Looking into the logs

The Rook operator has the following message related to the Ceph dashboard module:

error: 2024-07-20 09:19:20.017024 E | op-mgr: failed modules: "dashboard". failed to initialize dashboard: failed to create a self signed cert for the ceph dashboard: failed to create self signed cert on mgr: exec timeout waiting for the command ceph to return

Clearly, the rook operator has failed to initialize the dashboard module. But why does this happen?

Debugging

File: pkg/operator/ceph/cluster/mgr/dashboard.go

Function: initializeSecureDashboard

We find the relevant string here i.e. “failed to create a self signed cert for the ceph dashboard”

Looks like the operator timeouts if it’s unable to intialize the dashboard module. It might also be possible that the admin user for the ceph dashboard isn’t created (it was, in my case).

Since the operator cannot halt indefinitely, it carries on with other tasks and marks the dashboard module initialization stage as failed.

Solution

No problem! We’re going to create the cert ourselves using the rook-ceph-tools pod (enable it in the helm chart if you haven’t already… it’s a lifesaver)
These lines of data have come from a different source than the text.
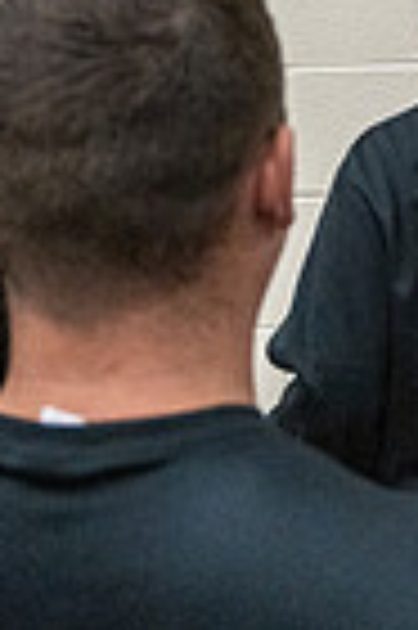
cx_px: 535
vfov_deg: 18.5
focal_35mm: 98
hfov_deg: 13.5
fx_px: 1711
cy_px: -310
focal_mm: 30.5
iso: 8000
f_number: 4
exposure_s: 1/800
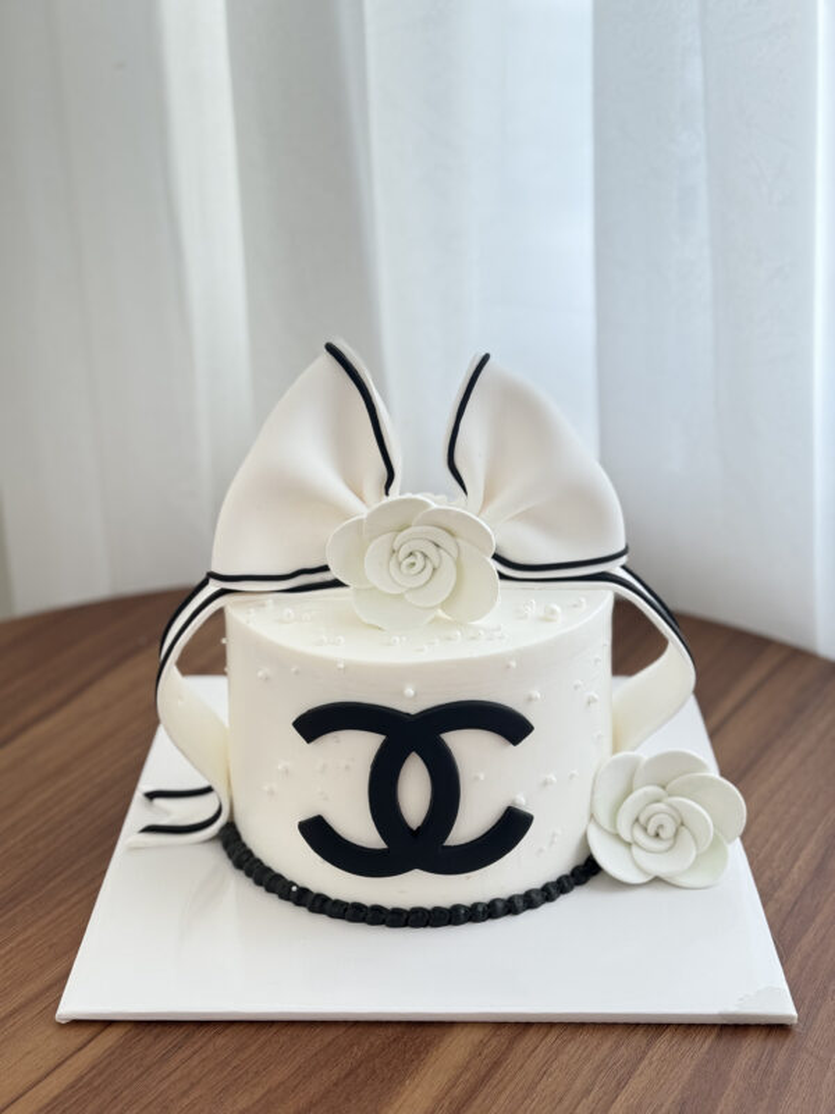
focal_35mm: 48
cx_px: 418
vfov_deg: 39.7
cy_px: 557
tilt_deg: -22.3
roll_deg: +0.9
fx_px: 1544
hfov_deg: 30.3
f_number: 1.78
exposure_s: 1/121
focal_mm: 6.76
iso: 64
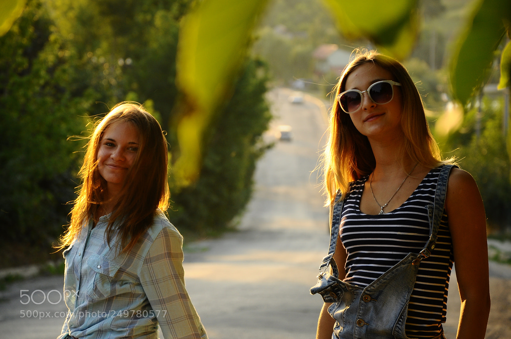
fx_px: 2233
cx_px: 256
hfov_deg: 13.1
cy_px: 170
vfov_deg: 8.7
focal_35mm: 158
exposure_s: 1/125
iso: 200
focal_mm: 105
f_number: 5.6
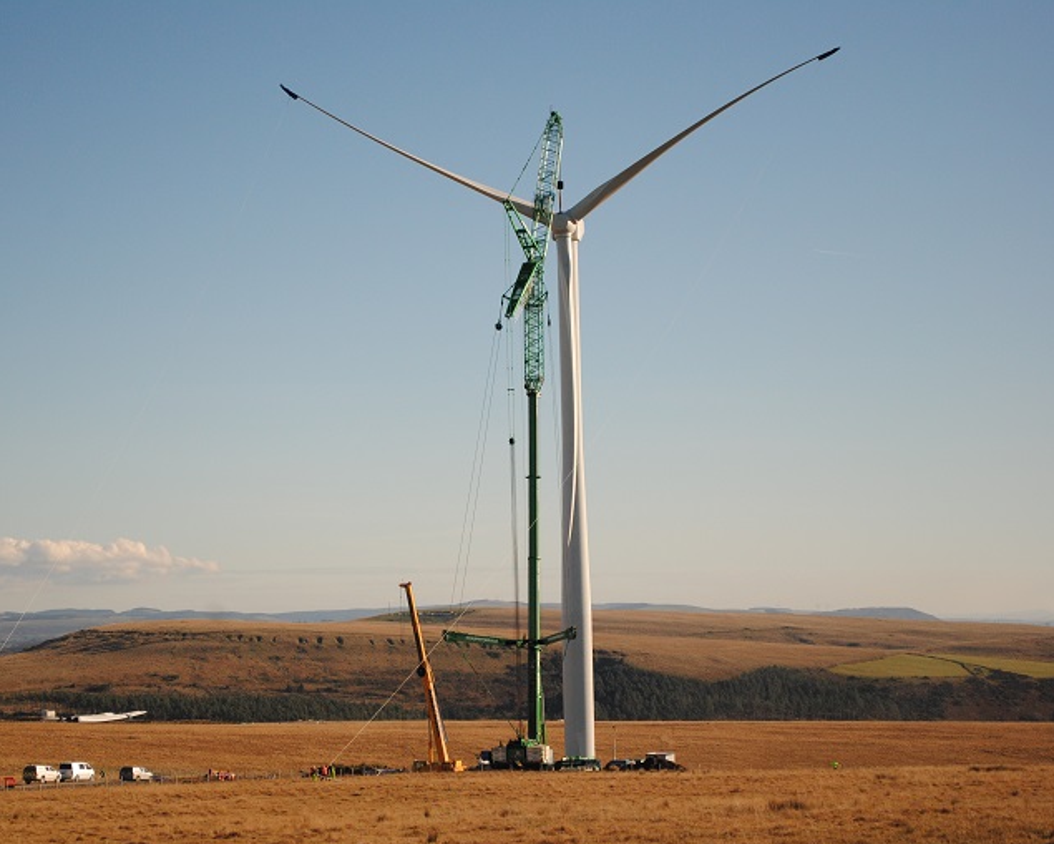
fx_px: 2558
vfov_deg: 18.7
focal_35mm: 82
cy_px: 426
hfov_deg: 23.3
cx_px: 476
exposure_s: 1/2500
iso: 400
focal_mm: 48
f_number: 5.6
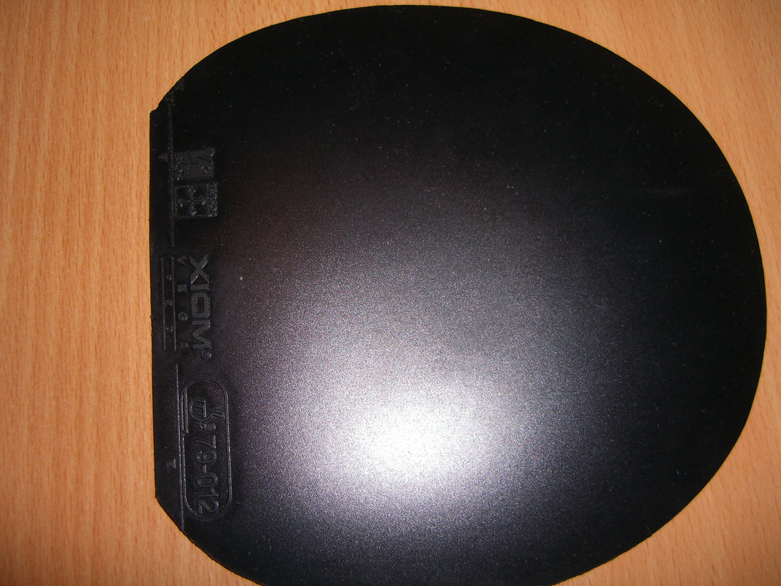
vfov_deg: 37.7
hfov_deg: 49.0
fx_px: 857
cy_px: 293
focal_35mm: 38
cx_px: 390
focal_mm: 7.9
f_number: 2.8
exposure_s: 1/60
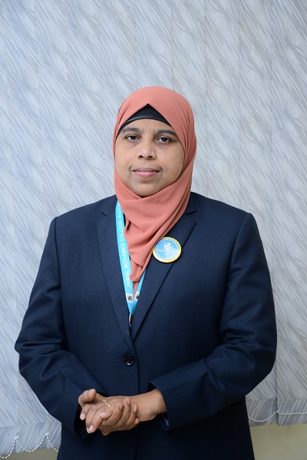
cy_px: 230
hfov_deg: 15.2
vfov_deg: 22.6
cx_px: 154
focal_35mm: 90
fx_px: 1151
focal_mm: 60
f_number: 5
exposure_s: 1/125
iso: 500
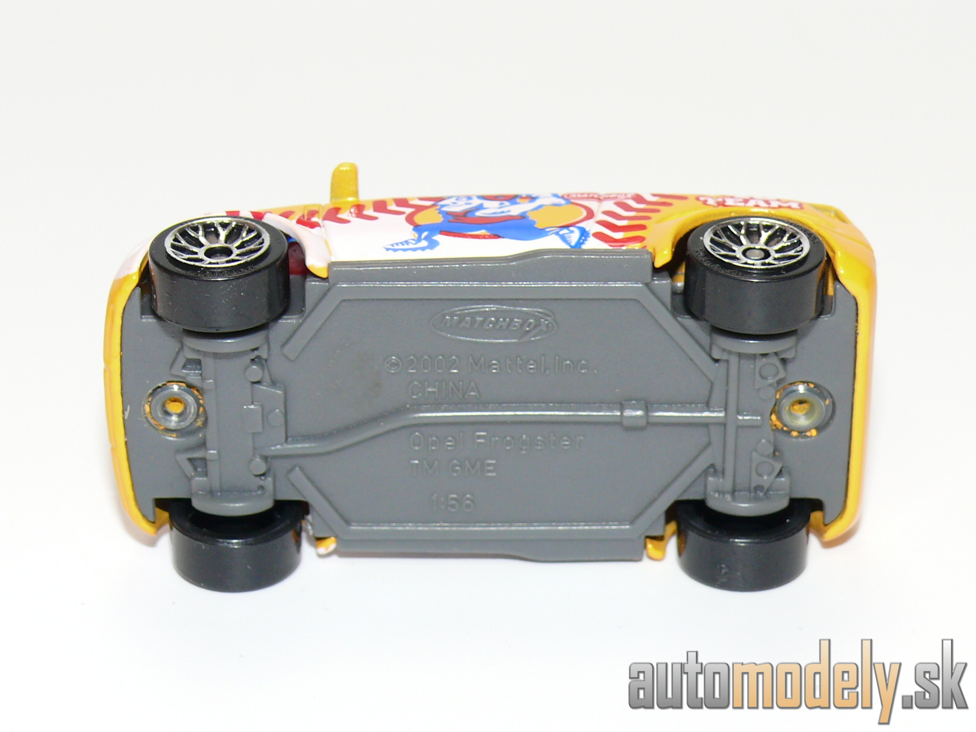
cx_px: 488
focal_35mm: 112
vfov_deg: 13.2
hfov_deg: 17.6
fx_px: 3158
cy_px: 366
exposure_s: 1/30
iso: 100
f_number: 4
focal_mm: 14.1
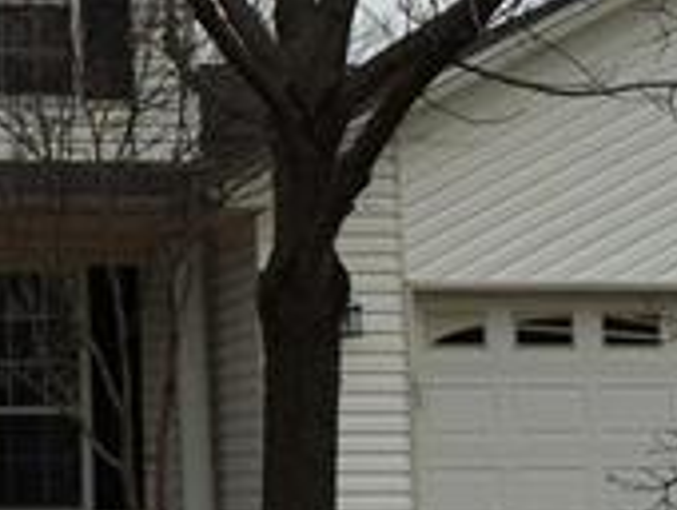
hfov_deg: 16.9
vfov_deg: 13.6
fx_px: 2135
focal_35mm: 109
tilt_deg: +6.3
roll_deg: +0.6
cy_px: 215
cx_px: -227
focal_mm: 4.15
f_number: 2.2
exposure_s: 1/526
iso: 32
Here are the steps to be followed (Can be executed from the rook-ceph-tools pod):

  1. Run ‘ceph dashboard create-self-signed-cert’ to generate the certificate.

  2. Create an user with the administrator role using ‘ceph dashboard ac-user-create <user-name> -i <file-with-password> administrator’

After following the above steps, you should be (hopefully) able to get into the ceph dashboard!

Or… you know… just restart the rook-operator pod… Wait, we don’t really have to perform all the above steps? Restarting the rook-operator pod should fix it? I don’t know… I didn’t try it out…